▶ Text provided

— start —

There's no unconditional sleep at the start with my patches, not sure
where you are getting that from. You already have 'nr of events', that's
the maxevents being passed in. If nr_available >= maxevents, then no
sleep will take place. We did debate doing a minevents kind of thing as
well, but the time based metric is more usable.
--
Jens Axboe
Hi Jens,
NICs and storage controllers have interrupt mitigation/coalescing
mechanisms that are similar.
NVMe has an Aggregation Time (timeout) and an Aggregation Threshold
(counter) value. When a completion occurs, the device waits until the
timeout or until the completion counter value is reached.
If I've read the code correctly, min_wait is computed at the beginning
of epoll_wait(2). NVMe's Aggregation Time is computed from the first
completion.

— end —

▶ Given data
— start —

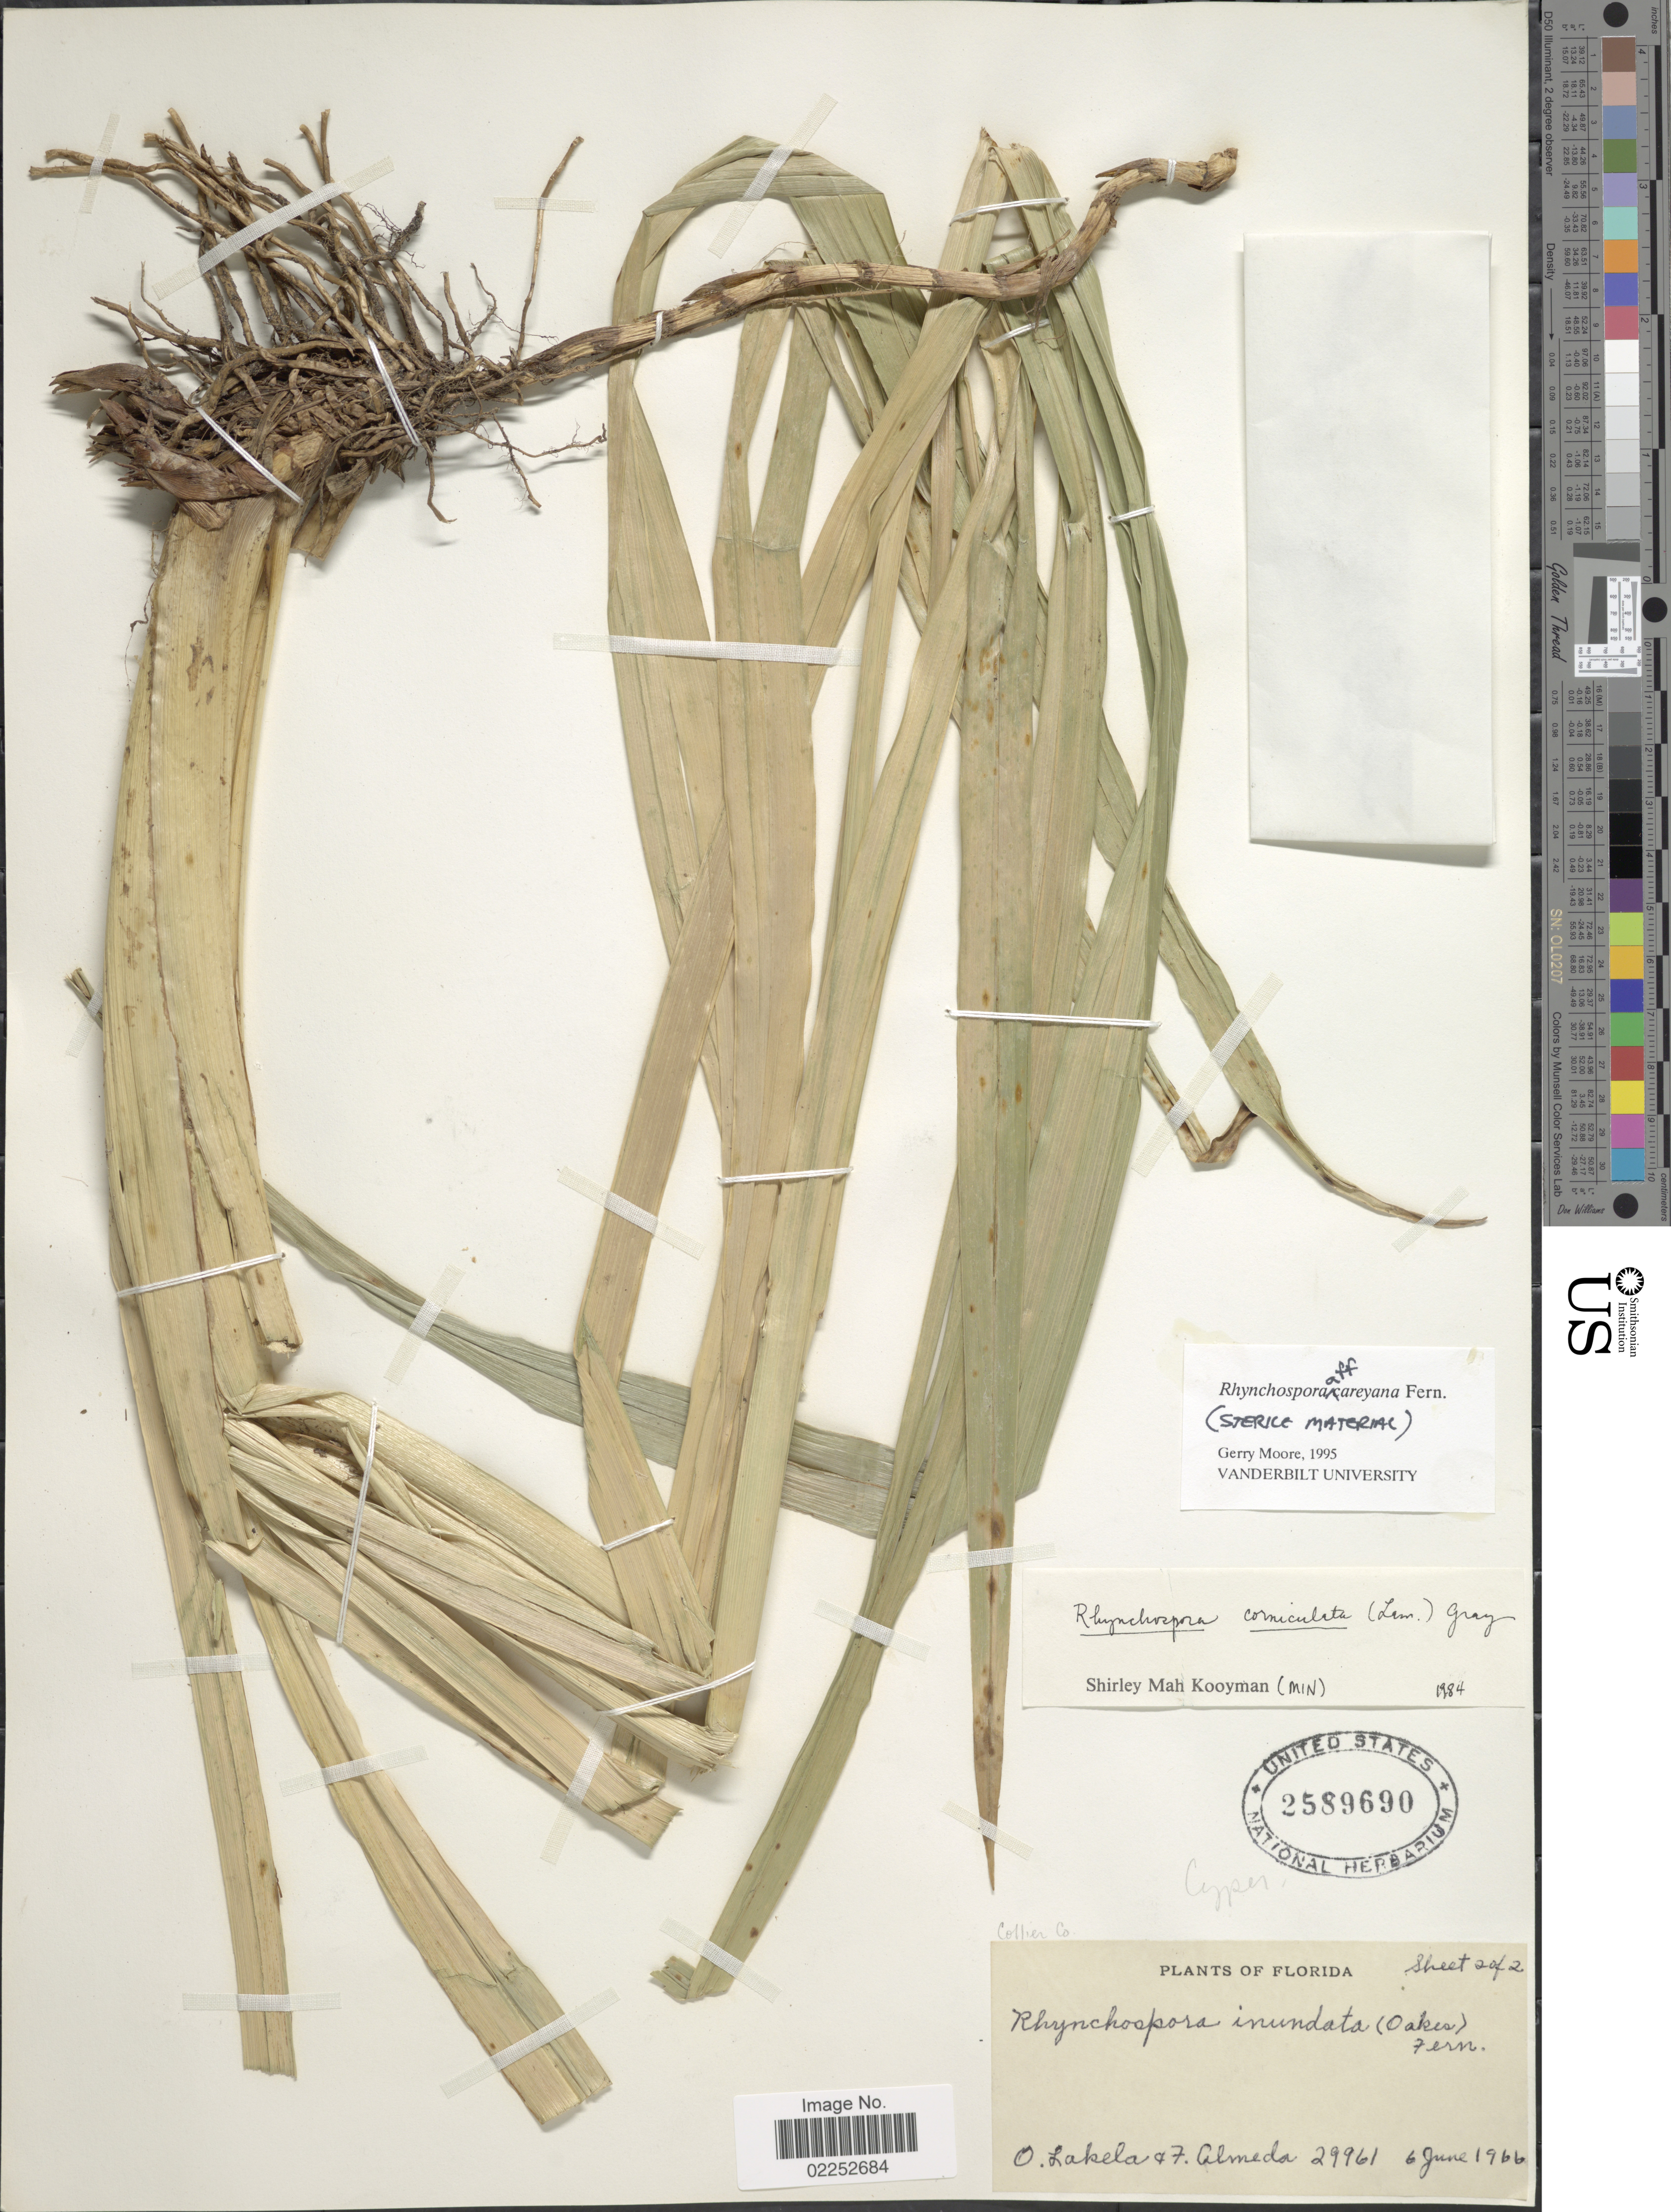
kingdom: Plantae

— end —

▶ Job 1
Answer these about the epoll thread:
(a) What happens when nr_available is greater than or equal to maxevents?
(b) What two values does NVMe have for aggregation?
(c) From what point is NVMe's Aggregation Time computed?
▶ Job 2
Pick up the epoll thread after its last sentence and keep writing.

▶ Response 1
(a) No sleep takes place.
(b) An Aggregation Time (timeout) and an Aggregation Threshold (counter).
(c) From the first completion.

▶ Response 2
It makes me wonder which approach is more useful for applications. With
the Aggregation Time approach applications can control how much extra
latency is added. What do you think about that approach?
Stefan
On 11/7/22 1:56 PM, Stefan Hajnoczi wrote:
> Hi Jens,
> NICs and storage controllers have interrupt mitigation/coalescing
> mechanisms that are similar.
Yep
> NVMe has an Aggregation Time (timeout) and an Aggregation Threshold
> (counter) value. When a completion occurs, the device waits until the
> timeout or until the completion counter value is reached.
>
> If I've read the code correctly, min_wait is computed at the beginning
> of epoll_wait(2). NVMe's Aggregation Time is computed from the first
> completion.
>
> It makes me wonder which approach is more useful for applications. With
> the Aggregation Time approach applications can control how much extra
> latency is added. What do you think about that approach?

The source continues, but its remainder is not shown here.